Saved data entries>
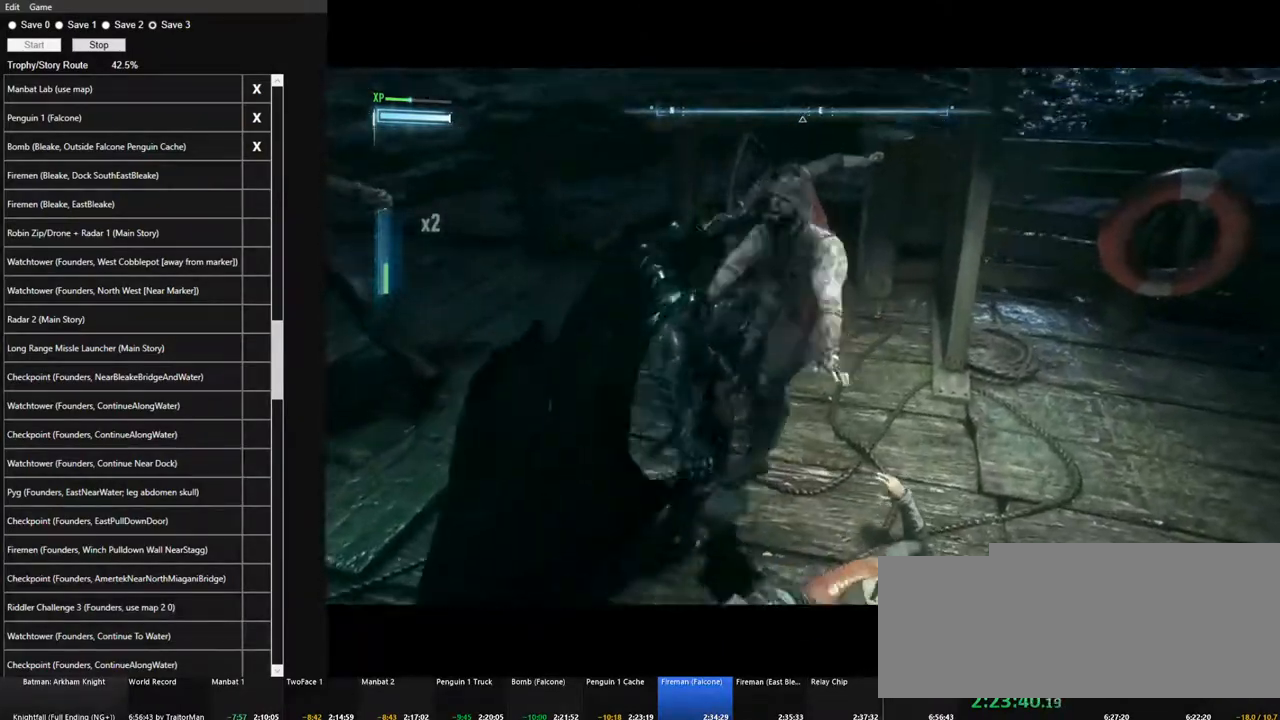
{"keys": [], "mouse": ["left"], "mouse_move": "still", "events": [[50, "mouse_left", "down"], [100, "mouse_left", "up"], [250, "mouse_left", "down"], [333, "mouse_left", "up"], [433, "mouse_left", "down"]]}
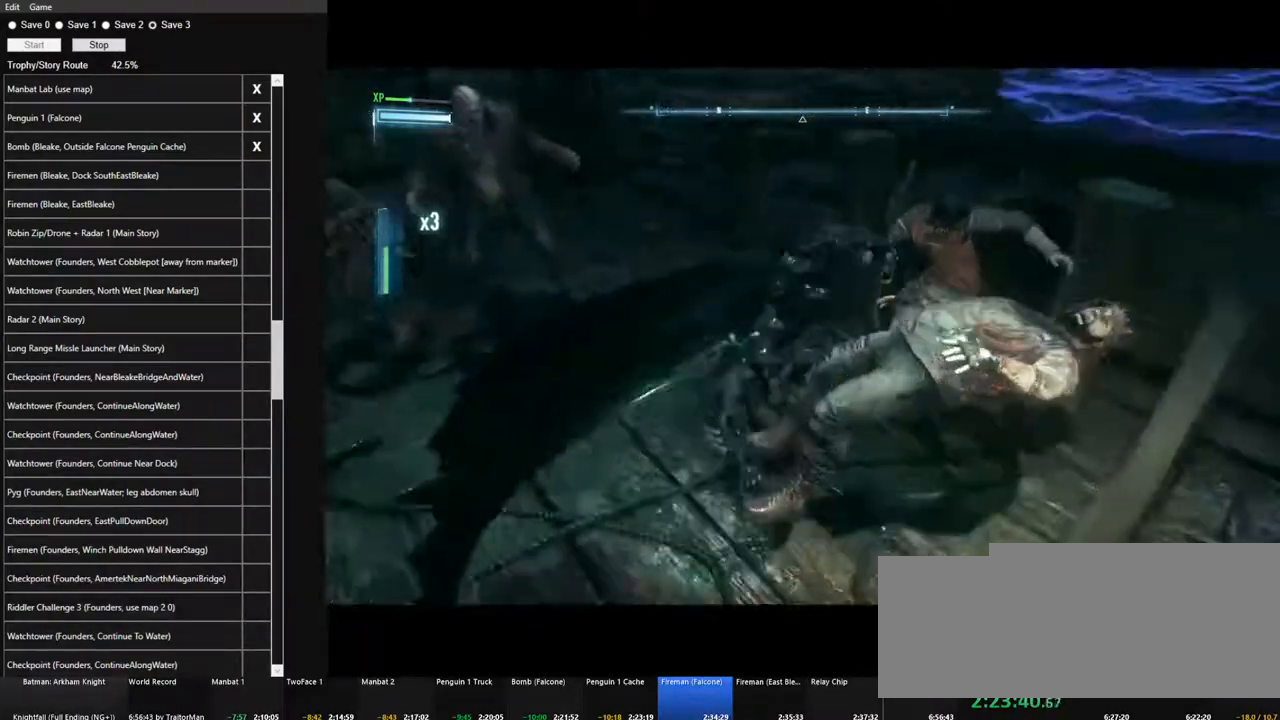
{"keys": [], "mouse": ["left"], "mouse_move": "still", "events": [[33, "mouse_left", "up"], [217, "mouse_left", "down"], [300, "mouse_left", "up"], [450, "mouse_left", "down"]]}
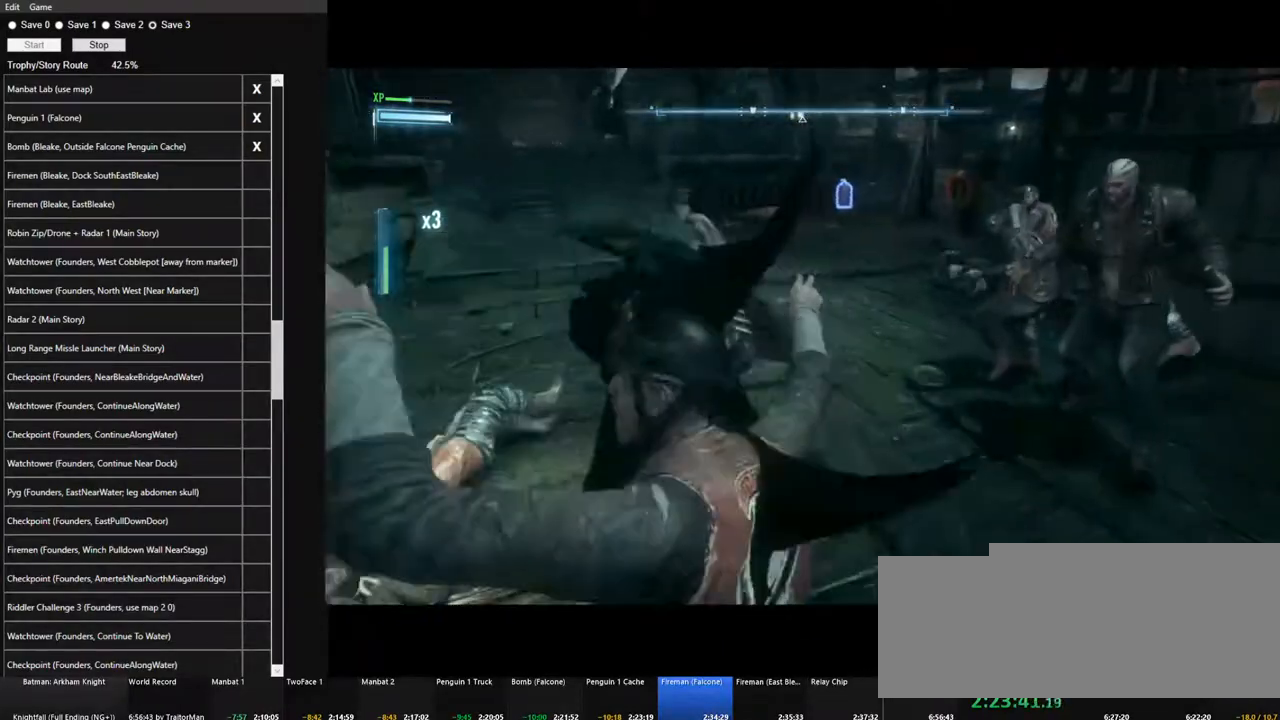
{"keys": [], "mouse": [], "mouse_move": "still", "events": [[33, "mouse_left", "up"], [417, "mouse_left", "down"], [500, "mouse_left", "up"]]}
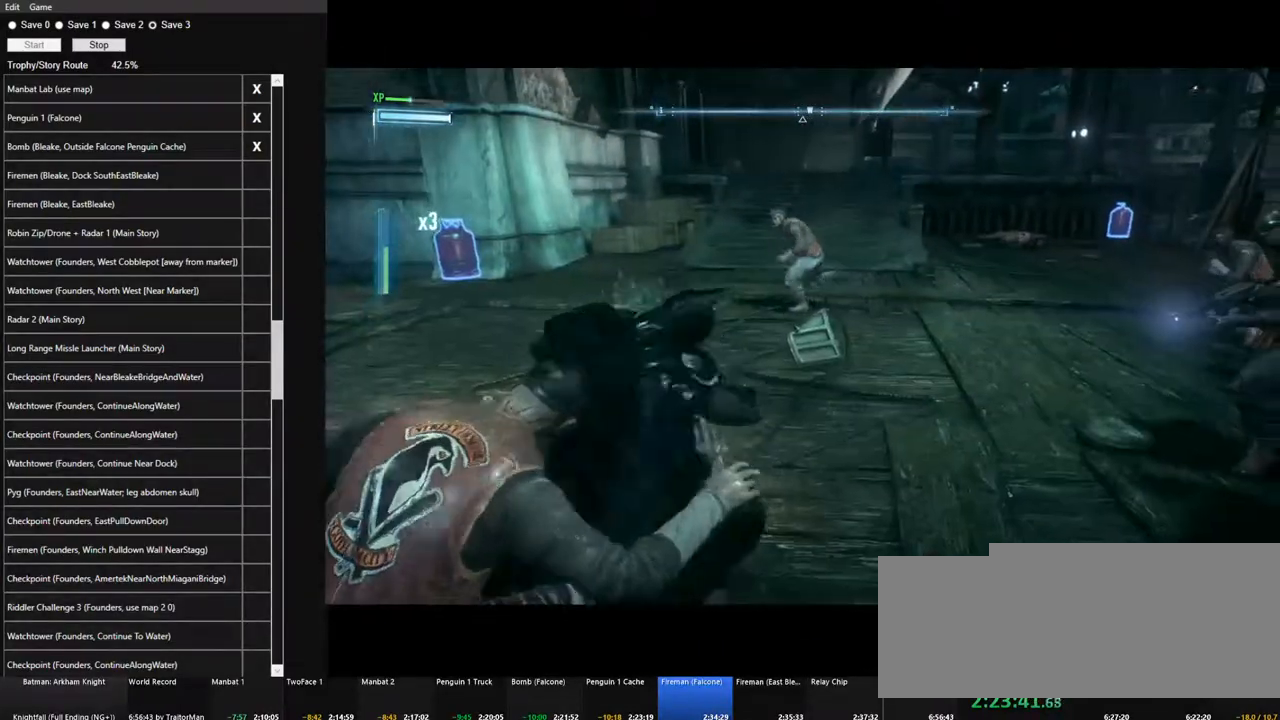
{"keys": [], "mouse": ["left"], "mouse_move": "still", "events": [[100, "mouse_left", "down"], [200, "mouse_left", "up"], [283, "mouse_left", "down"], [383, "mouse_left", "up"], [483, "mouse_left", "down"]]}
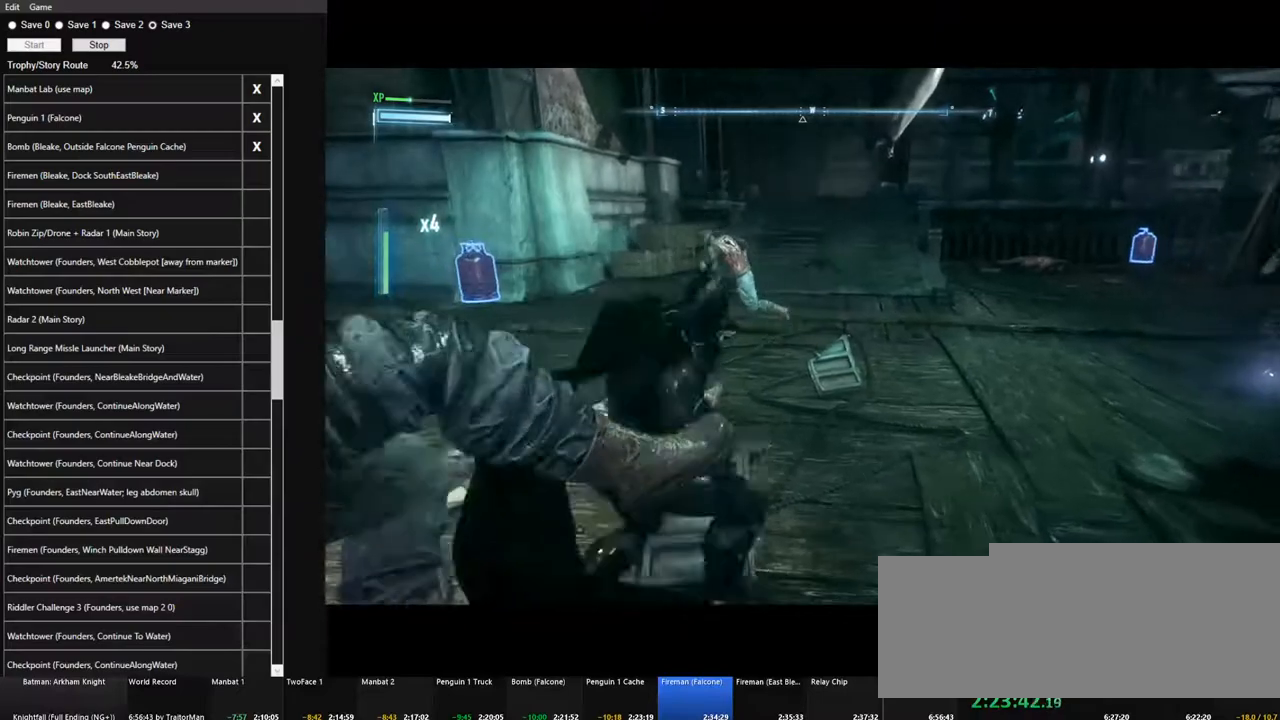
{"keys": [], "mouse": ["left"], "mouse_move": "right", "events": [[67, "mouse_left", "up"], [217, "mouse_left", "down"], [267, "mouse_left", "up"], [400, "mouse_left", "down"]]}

THE PROBLEM> The data above must be given again in full and unaltered, minus its images.

TASK SOLUTION>
{"keys": [], "mouse": ["left"], "mouse_move": "still", "events": [[50, "mouse_left", "down"], [100, "mouse_left", "up"], [250, "mouse_left", "down"], [333, "mouse_left", "up"], [433, "mouse_left", "down"]]}
{"keys": [], "mouse": ["left"], "mouse_move": "still", "events": [[33, "mouse_left", "up"], [217, "mouse_left", "down"], [300, "mouse_left", "up"], [450, "mouse_left", "down"]]}
{"keys": [], "mouse": [], "mouse_move": "still", "events": [[33, "mouse_left", "up"], [417, "mouse_left", "down"], [500, "mouse_left", "up"]]}
{"keys": [], "mouse": ["left"], "mouse_move": "still", "events": [[100, "mouse_left", "down"], [200, "mouse_left", "up"], [283, "mouse_left", "down"], [383, "mouse_left", "up"], [483, "mouse_left", "down"]]}
{"keys": [], "mouse": ["left"], "mouse_move": "right", "events": [[67, "mouse_left", "up"], [217, "mouse_left", "down"], [267, "mouse_left", "up"], [400, "mouse_left", "down"]]}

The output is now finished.